(Data entries)
++++++++++++++++++++
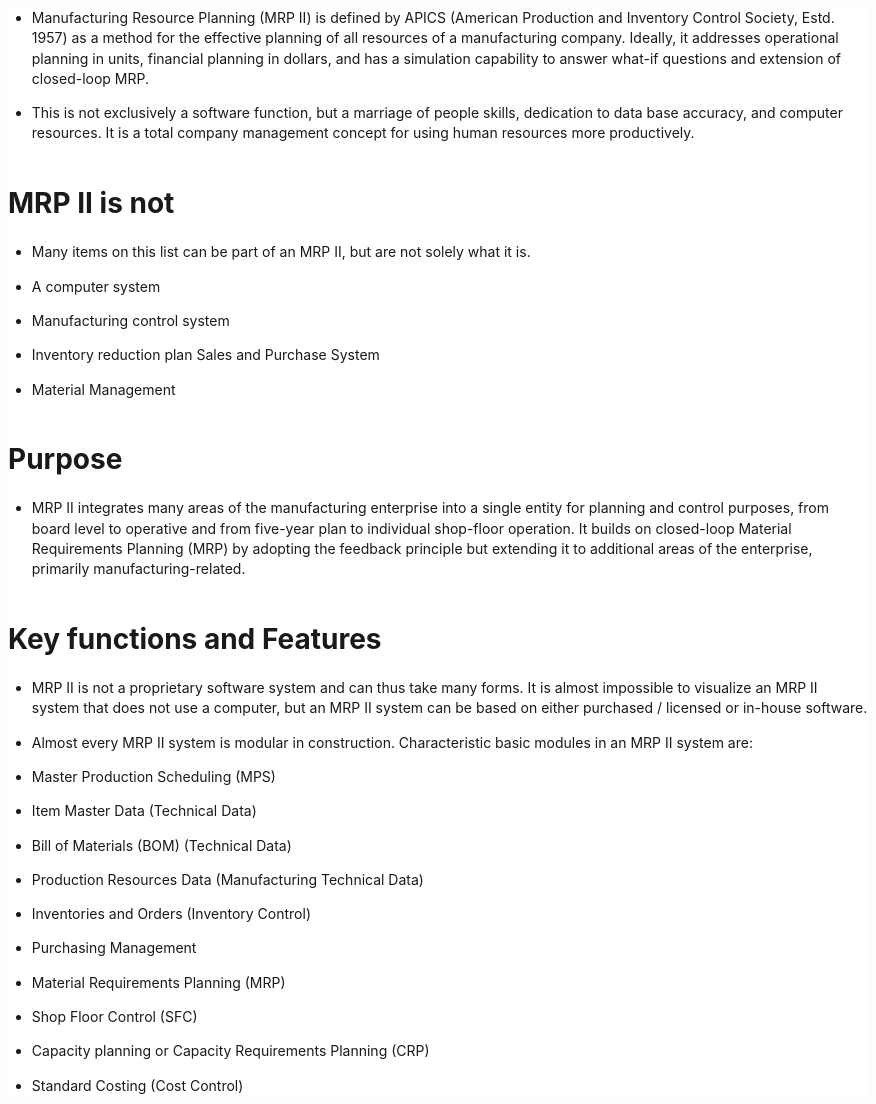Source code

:  - Manufacturing Resource Planning (MRP II) is defined by APICS (American Production and Inventory Control Society, Estd. 1957) as a method for the effective planning of all resources of a manufacturing company. Ideally, it addresses operational planning in units, financial planning in dollars, and has a simulation capability to answer what-if questions and extension of closed-loop MRP.

 - This is not exclusively a software function, but a marriage of people skills, dedication to data base accuracy, and computer resources. It is a total company management concept for using human resources more productively.

# MRP II is not

 - Many items on this list can be part of an MRP II, but are not solely what it is.

  - A computer system

  - Manufacturing control system

  - Inventory reduction plan Sales and Purchase System

  - Material Management

# Purpose

 - MRP II integrates many areas of the manufacturing enterprise into a single entity for planning and control purposes, from board level to operative and from five-year plan to individual shop-floor operation. It builds on closed-loop Material Requirements Planning (MRP) by adopting the feedback principle but extending it to additional areas of the enterprise, primarily manufacturing-related.

# Key functions and Features

 - MRP II is not a proprietary software system and can thus take many forms. It is almost impossible to visualize an MRP II system that does not use a computer, but an MRP II system can be based on either purchased / licensed or in-house software.

 - Almost every MRP II system is modular in construction. Characteristic basic modules in an MRP II system are:

  - Master Production Scheduling (MPS)

  - Item Master Data (Technical Data)

  - Bill of Materials (BOM) (Technical Data)

  - Production Resources Data (Manufacturing Technical Data)

  - Inventories and Orders (Inventory Control)

  - Purchasing Management

  - Material Requirements Planning (MRP)

  - Shop Floor Control (SFC)

  - Capacity planning or Capacity Requirements Planning (CRP)

  - Standard Costing (Cost Control)
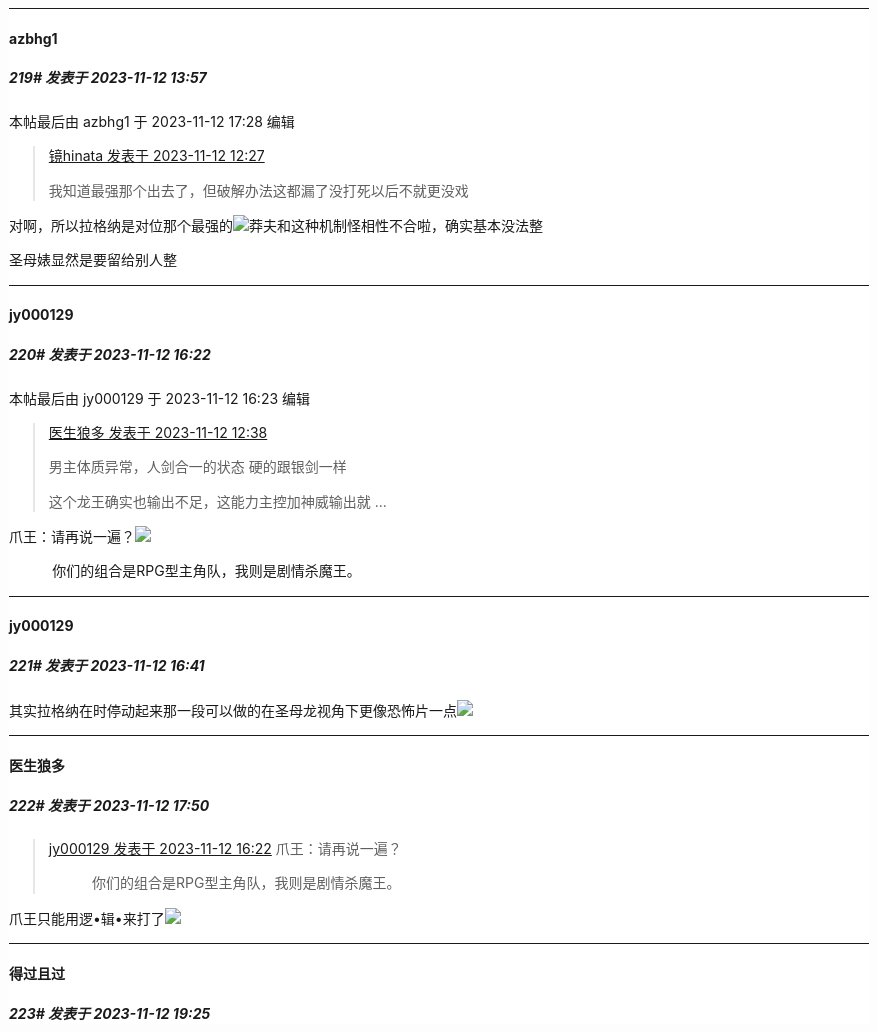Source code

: *****

####  azbhg1  
##### 219#       发表于 2023-11-12 13:57

 本帖最后由 azbhg1 于 2023-11-12 17:28 编辑 
<blockquote><a href="httphttps://bbs.saraba1st.com/2b/forum.php?mod=redirect&amp;goto=findpost&amp;pid=63020458&amp;ptid=2058325" target="_blank">镜hinata 发表于 2023-11-12 12:27</a>

我知道最强那个出去了，但破解办法这都漏了没打死以后不就更没戏</blockquote>
对啊，所以拉格纳是对位那个最强的<img src="https://static.saraba1st.com/image/smiley/face2017/067.png" referrerpolicy="no-referrer">莽夫和这种机制怪相性不合啦，确实基本没法整

圣母婊显然是要留给别人整

*****

####  jy000129  
##### 220#       发表于 2023-11-12 16:22

 本帖最后由 jy000129 于 2023-11-12 16:23 编辑 
<blockquote><a href="httphttps://bbs.saraba1st.com/2b/forum.php?mod=redirect&amp;goto=findpost&amp;pid=63020552&amp;ptid=2058325" target="_blank">医生狼多 发表于 2023-11-12 12:38</a>

男主体质异常，人剑合一的状态 硬的跟银剑一样

这个龙王确实也输出不足，这能力主控加神威输出就 ...</blockquote>
爪王：请再说一遍？<img src="https://static.saraba1st.com/image/smiley/face2017/220.png" referrerpolicy="no-referrer">

           你们的组合是RPG型主角队，我则是剧情杀魔王。

*****

####  jy000129  
##### 221#       发表于 2023-11-12 16:41

其实拉格纳在时停动起来那一段可以做的在圣母龙视角下更像恐怖片一点<img src="https://static.saraba1st.com/image/smiley/face2017/053.png" referrerpolicy="no-referrer">

*****

####  医生狼多  
##### 222#       发表于 2023-11-12 17:50

<blockquote><a href="httphttps://bbs.saraba1st.com/2b/forum.php?mod=redirect&amp;goto=findpost&amp;pid=63021959&amp;ptid=2058325" target="_blank">jy000129 发表于 2023-11-12 16:22</a>
爪王：请再说一遍？

           你们的组合是RPG型主角队，我则是剧情杀魔王。</blockquote>
爪王只能用逻•辑•来打了<img src="https://static.saraba1st.com/image/smiley/face2017/067.png" referrerpolicy="no-referrer">

*****

####  得过且过  
##### 223#       发表于 2023-11-12 19:25
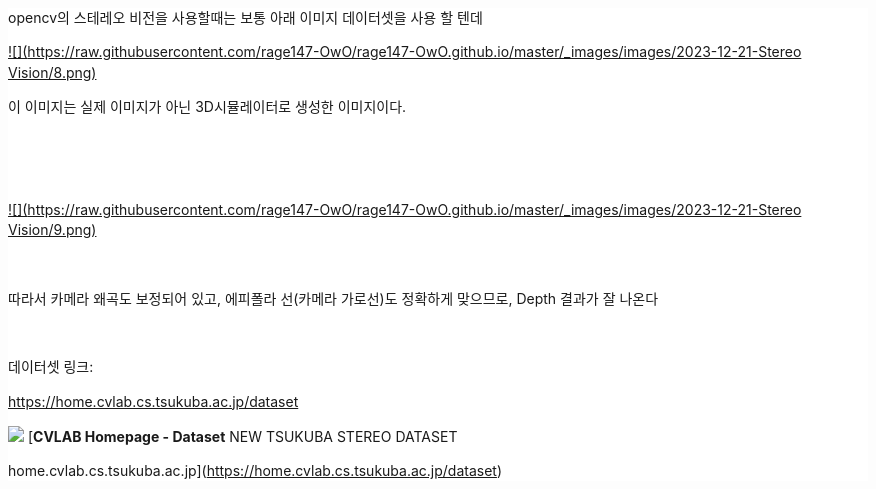 
opencv의 스테레오 비전을 사용할때는 보통 아래 이미지 데이터셋을 사용 할 텐데





 



[![](https://raw.githubusercontent.com/rage147-OwO/rage147-OwO.github.io/master/_images/images/2023-12-21-Stereo Vision/8.png)](#)








이 이미지는 실제 이미지가 아닌 3D시뮬레이터로 생성한 이미지이다.

​

​





 



[![](https://raw.githubusercontent.com/rage147-OwO/rage147-OwO.github.io/master/_images/images/2023-12-21-Stereo Vision/9.png)](#)








​

따라서 카메라 왜곡도 보정되어 있고, 에피폴라 선(카메라 가로선)도 정확하게 맞으므로, Depth 결과가 잘 나온다

​

데이터셋 링크:

<https://home.cvlab.cs.tsukuba.ac.jp/dataset>





 



[![](https://dthumb-phinf.pstatic.net/?src=%22https%3A%2F%2Flh5.googleusercontent.com%2FircPEiGiZ0wYOxJNNPfQA6GlRY9528NGyAzulJKN7GyVSUaQ6YPdbS2vpq7INolhbNA_nA%3Dw16383%22&type=ff120)](https://home.cvlab.cs.tsukuba.ac.jp/dataset)
[**CVLAB Homepage - Dataset**
NEW TSUKUBA STEREO DATASET


home.cvlab.cs.tsukuba.ac.jp](https://home.cvlab.cs.tsukuba.ac.jp/dataset)




 
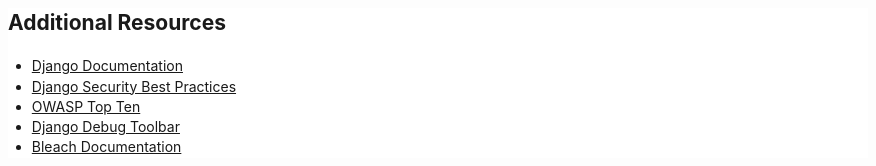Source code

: ## Additional Resources

- [Django Documentation](https://docs.djangoproject.com/)
- [Django Security Best Practices](https://docs.djangoproject.com/en/stable/topics/security/)
- [OWASP Top Ten](https://owasp.org/www-project-top-ten/)
- [Django Debug Toolbar](https://django-debug-toolbar.readthedocs.io/)
- [Bleach Documentation](https://bleach.readthedocs.io/)
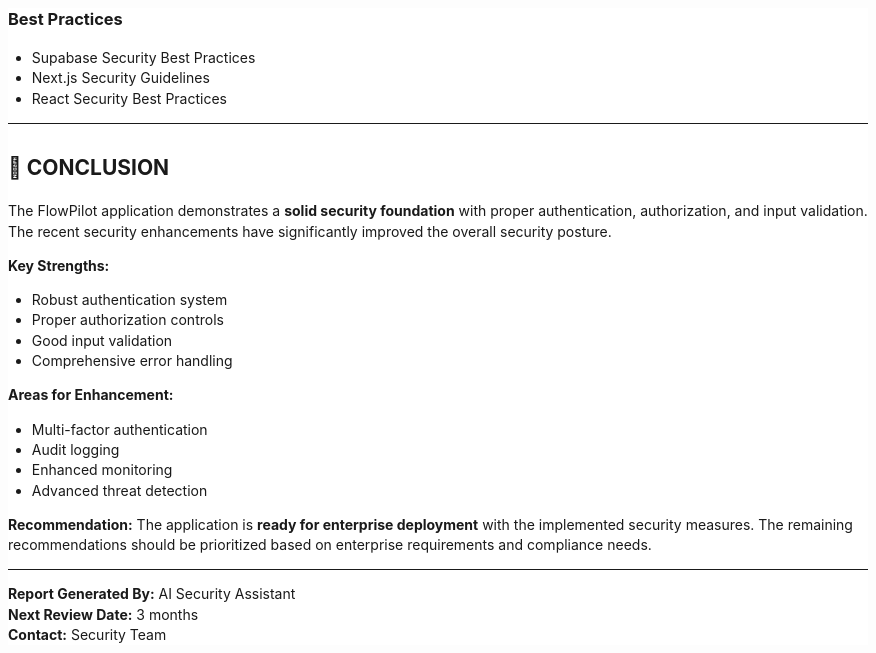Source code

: ### Best Practices
- Supabase Security Best Practices
- Next.js Security Guidelines
- React Security Best Practices

---

## 🎯 CONCLUSION

The FlowPilot application demonstrates a **solid security foundation** with proper authentication, authorization, and input validation. The recent security enhancements have significantly improved the overall security posture.

**Key Strengths:**
- Robust authentication system
- Proper authorization controls
- Good input validation
- Comprehensive error handling

**Areas for Enhancement:**
- Multi-factor authentication
- Audit logging
- Enhanced monitoring
- Advanced threat detection

**Recommendation:** The application is **ready for enterprise deployment** with the implemented security measures. The remaining recommendations should be prioritized based on enterprise requirements and compliance needs.

---

**Report Generated By:** AI Security Assistant  
**Next Review Date:** 3 months  
**Contact:** Security Team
++++++++++++++++++++
Return the text of every row above unchanged, omitting the pictures.

Written solution:
Source code

:  - Manufacturing Resource Planning (MRP II) is defined by APICS (American Production and Inventory Control Society, Estd. 1957) as a method for the effective planning of all resources of a manufacturing company. Ideally, it addresses operational planning in units, financial planning in dollars, and has a simulation capability to answer what-if questions and extension of closed-loop MRP.

 - This is not exclusively a software function, but a marriage of people skills, dedication to data base accuracy, and computer resources. It is a total company management concept for using human resources more productively.

# MRP II is not

 - Many items on this list can be part of an MRP II, but are not solely what it is.

  - A computer system

  - Manufacturing control system

  - Inventory reduction plan Sales and Purchase System

  - Material Management

# Purpose

 - MRP II integrates many areas of the manufacturing enterprise into a single entity for planning and control purposes, from board level to operative and from five-year plan to individual shop-floor operation. It builds on closed-loop Material Requirements Planning (MRP) by adopting the feedback principle but extending it to additional areas of the enterprise, primarily manufacturing-related.

# Key functions and Features

 - MRP II is not a proprietary software system and can thus take many forms. It is almost impossible to visualize an MRP II system that does not use a computer, but an MRP II system can be based on either purchased / licensed or in-house software.

 - Almost every MRP II system is modular in construction. Characteristic basic modules in an MRP II system are:

  - Master Production Scheduling (MPS)

  - Item Master Data (Technical Data)

  - Bill of Materials (BOM) (Technical Data)

  - Production Resources Data (Manufacturing Technical Data)

  - Inventories and Orders (Inventory Control)

  - Purchasing Management

  - Material Requirements Planning (MRP)

  - Shop Floor Control (SFC)

  - Capacity planning or Capacity Requirements Planning (CRP)

  - Standard Costing (Cost Control)
Source code

: *****

####  azbhg1  
##### 219#       发表于 2023-11-12 13:57

 本帖最后由 azbhg1 于 2023-11-12 17:28 编辑 
<blockquote><a href="httphttps://bbs.saraba1st.com/2b/forum.php?mod=redirect&amp;goto=findpost&amp;pid=63020458&amp;ptid=2058325" target="_blank">镜hinata 发表于 2023-11-12 12:27</a>

我知道最强那个出去了，但破解办法这都漏了没打死以后不就更没戏</blockquote>
对啊，所以拉格纳是对位那个最强的<img src="https://static.saraba1st.com/image/smiley/face2017/067.png" referrerpolicy="no-referrer">莽夫和这种机制怪相性不合啦，确实基本没法整

圣母婊显然是要留给别人整

*****

####  jy000129  
##### 220#       发表于 2023-11-12 16:22

 本帖最后由 jy000129 于 2023-11-12 16:23 编辑 
<blockquote><a href="httphttps://bbs.saraba1st.com/2b/forum.php?mod=redirect&amp;goto=findpost&amp;pid=63020552&amp;ptid=2058325" target="_blank">医生狼多 发表于 2023-11-12 12:38</a>

男主体质异常，人剑合一的状态 硬的跟银剑一样

这个龙王确实也输出不足，这能力主控加神威输出就 ...</blockquote>
爪王：请再说一遍？<img src="https://static.saraba1st.com/image/smiley/face2017/220.png" referrerpolicy="no-referrer">

           你们的组合是RPG型主角队，我则是剧情杀魔王。

*****

####  jy000129  
##### 221#       发表于 2023-11-12 16:41

其实拉格纳在时停动起来那一段可以做的在圣母龙视角下更像恐怖片一点<img src="https://static.saraba1st.com/image/smiley/face2017/053.png" referrerpolicy="no-referrer">

*****

####  医生狼多  
##### 222#       发表于 2023-11-12 17:50

<blockquote><a href="httphttps://bbs.saraba1st.com/2b/forum.php?mod=redirect&amp;goto=findpost&amp;pid=63021959&amp;ptid=2058325" target="_blank">jy000129 发表于 2023-11-12 16:22</a>
爪王：请再说一遍？

           你们的组合是RPG型主角队，我则是剧情杀魔王。</blockquote>
爪王只能用逻•辑•来打了<img src="https://static.saraba1st.com/image/smiley/face2017/067.png" referrerpolicy="no-referrer">

*****

####  得过且过  
##### 223#       发表于 2023-11-12 19:25
opencv의 스테레오 비전을 사용할때는 보통 아래 이미지 데이터셋을 사용 할 텐데





 



[![](https://raw.githubusercontent.com/rage147-OwO/rage147-OwO.github.io/master/_images/images/2023-12-21-Stereo Vision/8.png)](#)








이 이미지는 실제 이미지가 아닌 3D시뮬레이터로 생성한 이미지이다.

​

​





 



[![](https://raw.githubusercontent.com/rage147-OwO/rage147-OwO.github.io/master/_images/images/2023-12-21-Stereo Vision/9.png)](#)








​

따라서 카메라 왜곡도 보정되어 있고, 에피폴라 선(카메라 가로선)도 정확하게 맞으므로, Depth 결과가 잘 나온다

​

데이터셋 링크:

<https://home.cvlab.cs.tsukuba.ac.jp/dataset>





 



[![](https://dthumb-phinf.pstatic.net/?src=%22https%3A%2F%2Flh5.googleusercontent.com%2FircPEiGiZ0wYOxJNNPfQA6GlRY9528NGyAzulJKN7GyVSUaQ6YPdbS2vpq7INolhbNA_nA%3Dw16383%22&type=ff120)](https://home.cvlab.cs.tsukuba.ac.jp/dataset)
[**CVLAB Homepage - Dataset**
NEW TSUKUBA STEREO DATASET


home.cvlab.cs.tsukuba.ac.jp](https://home.cvlab.cs.tsukuba.ac.jp/dataset)




 
Source code

: ## Additional Resources

- [Django Documentation](https://docs.djangoproject.com/)
- [Django Security Best Practices](https://docs.djangoproject.com/en/stable/topics/security/)
- [OWASP Top Ten](https://owasp.org/www-project-top-ten/)
- [Django Debug Toolbar](https://django-debug-toolbar.readthedocs.io/)
- [Bleach Documentation](https://bleach.readthedocs.io/)
Source code

: ### Best Practices
- Supabase Security Best Practices
- Next.js Security Guidelines
- React Security Best Practices

---

## 🎯 CONCLUSION

The FlowPilot application demonstrates a **solid security foundation** with proper authentication, authorization, and input validation. The recent security enhancements have significantly improved the overall security posture.

**Key Strengths:**
- Robust authentication system
- Proper authorization controls
- Good input validation
- Comprehensive error handling

**Areas for Enhancement:**
- Multi-factor authentication
- Audit logging
- Enhanced monitoring
- Advanced threat detection

**Recommendation:** The application is **ready for enterprise deployment** with the implemented security measures. The remaining recommendations should be prioritized based on enterprise requirements and compliance needs.

---

**Report Generated By:** AI Security Assistant  
**Next Review Date:** 3 months  
**Contact:** Security Team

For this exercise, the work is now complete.